和一般的同步工具一樣三種模式： all or full or incr

2.引數

# 通道模式。

tunnel = direct

# tunnel target resource url

# for rpc. this is remote receiver socket address

# for tcp. this is remote receiver socket address

# for file. this is the file path, for instance "data"

# for kafka. this is the topic and brokers address which split by comma, for

# instance: topic@brokers1,brokers2, default topic is "mongoshake"

# for mock. this is uesless

# for direct. this is target mongodb address which format is the same as `mongo_urls`. If

# the target is sharding, this should be the mongos address.

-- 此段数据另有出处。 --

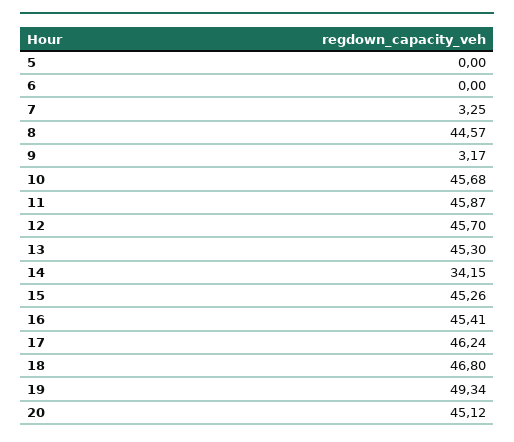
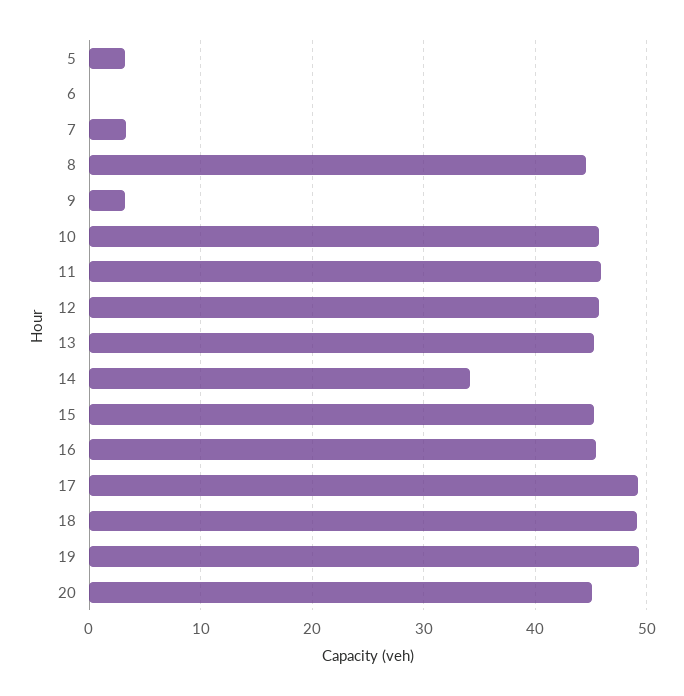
5: 0 -> 3
17: 46.24 -> 49
18: 46.8 -> 49

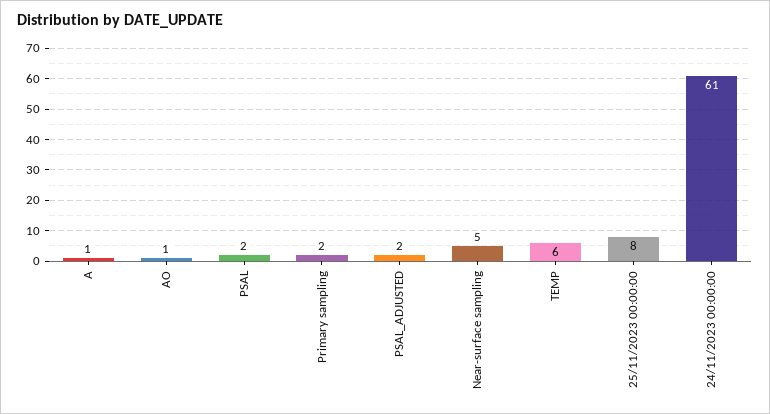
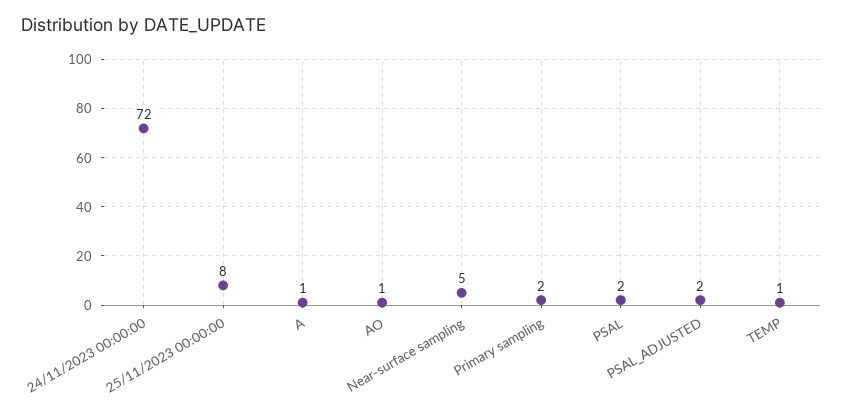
TEMP: 6 -> 1
24/11/2023 00:00:00: 61 -> 72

# direct模式用於直接寫入MongoDB，其餘模式用於一些分析，或者遠距離傳輸場景，

# 注意，如果是非direct模式，需要透過receiver進行解析，具體參考FAQ文件。

# 此處配置通道的地址，格式與mongo_urls對齊。

# the number of collection concurrence

# 併發最大拉取的表個數，例如，6表示同一時刻shake最多拉取6個表。

full_sync.reader.collection_parallel = 8

# the number of document writer thread in each collection.

# 同一個表內併發寫的執行緒數，例如，8表示對於同一個表，將會有8個寫執行緒進行併發寫入。

full_sync.reader.write_document_parallel = 8

# number of documents in a batch insert in a document concurrence

# 目的端寫入的batch大小，例如，128表示一個執行緒將會一次聚合128個文件然後再寫入。

full_sync.reader.document_batch_size = 128

# number of documents reading in single reader thread.

# do not enable when the _id has more than one type: e.g., ObjectId, string.

# 用於單表傾斜的最佳化，單個拉取執行緒讀取的最多的文件數，預設0表示拉取是單執行緒拉取，非0情況下必須>=10000。

# 例如，表內有50000文件，設定10000則讀取段拉取為5個執行緒（建議併發在1-32個執行緒）。

# 注意：對單個表來說，僅支援_id對應的value是同種型別，如果有不同型別請勿啟用該配置項！

full_sync.reader.read_document_count = 0

# drop the same name of collection in dest mongodb in full synchronization

# 同步時如果目的庫存在，是否先刪除目的庫再進行同步，true表示先刪除再同步，false表示不刪除。

full_sync.collection_exist_drop = false

# create index option.

# none: do not create indexes.

# foreground: create indexes when data sync finish in full sync stage.

# background: create indexes when starting.

# 全量期間資料同步完畢後，是否需要建立索引，none表示不建立，foreground表示建立前臺索引，

# background表示建立後臺索引。

full_sync.create_index = background

# convert insert to update when duplicate key found

# 如果_id存在在目的庫，是否將insert語句修改為update語句。

full_sync.executor.insert_on_dup_update = false

# filter orphan document for source type is sharding.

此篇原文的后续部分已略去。